Toutes les tendances naturelles, les forces vitales, les traits de caractère, les aptitudes, ainsi que les penchants et les pulsions, sont faites pour être développées, il est possible de développer toutes les tendances naturelles de l’homme pour qu’elles jouent sainement le rôle, pour remplir le rôle positif et éclairé voulu par Dieu ; toutes les pensées de l’intellect sont les grands luminaires appelés à projeter leur clarté sur tous les terrains de la vie : “la voie des justes est comme la lueur du matin, dont l’éclat s’intensifie jusqu’au plein jour” [Proverbes 4, 18].
Les ‘pensées de l’intellect’, ce sont les visions du monde, les philosophies. On peut réprimer ces pensées de l’intellect et dire : “tu n’as pas le droit de lire ce livre, il contient une vision du monde inadmissible”. Mais c’est une erreur de le faire, car une vision du monde n’est jamais totalement inadmissible. Dans toute conception du monde, fût-elle la moins admissible, il y a des étincelles de sainteté qu’il est toujours possible de récupérer. Le Rambam, par exemple, a ‘converti’ Aristote et s’en est servi pour expliquer la Thora, au point qu’aujourd’hui on emploie sans le savoir des expressions qui viennent d’Aristote, comme par exemple le mot ‘nature’. Dans la yéchiva ‘Merkaz Harav’ et ses filiales, on ne peut pas dire trois phrases sans faire appel au concept de ‘nature’, comme par exemple ‘la nature d’Israël’.

□ □ □

CONSIGNE:
Recopiez mot pour mot le passage de l’extrait sur les pensées de l’intellect, en commençant par « Les ‘pensées de » et en terminant par « exemple ‘la nature d’Israël’. ».

DONNÉES:
□ □ □

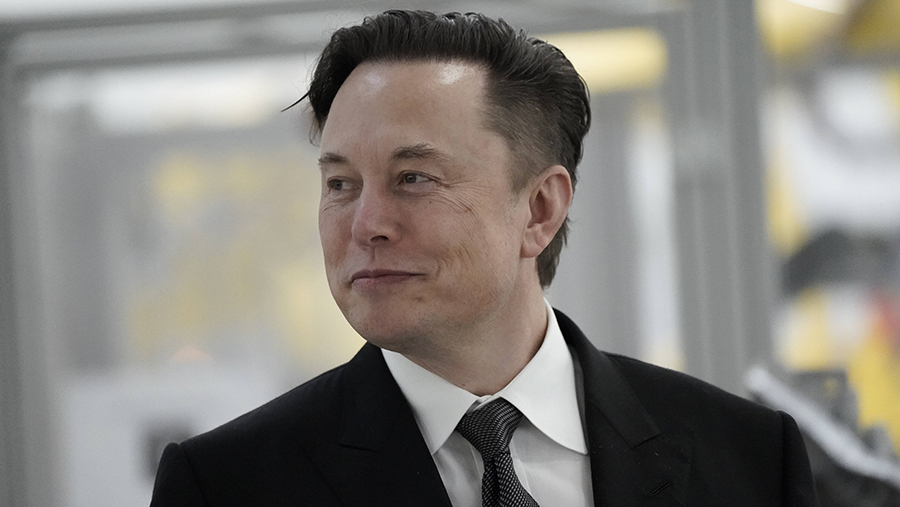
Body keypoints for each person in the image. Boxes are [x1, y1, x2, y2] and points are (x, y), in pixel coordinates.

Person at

□ □ □

TÂCHE RÉALISÉE:
Les ‘pensées de l’intellect’, ce sont les visions du monde, les philosophies. On peut réprimer ces pensées de l’intellect et dire : “tu n’as pas le droit de lire ce livre, il contient une vision du monde inadmissible”. Mais c’est une erreur de le faire, car une vision du monde n’est jamais totalement inadmissible. Dans toute conception du monde, fût-elle la moins admissible, il y a des étincelles de sainteté qu’il est toujours possible de récupérer. Le Rambam, par exemple, a ‘converti’ Aristote et s’en est servi pour expliquer la Thora, au point qu’aujourd’hui on emploie sans le savoir des expressions qui viennent d’Aristote, comme par exemple le mot ‘nature’. Dans la yéchiva ‘Merkaz Harav’ et ses filiales, on ne peut pas dire trois phrases sans faire appel au concept de ‘nature’, comme par exemple ‘la nature d’Israël’.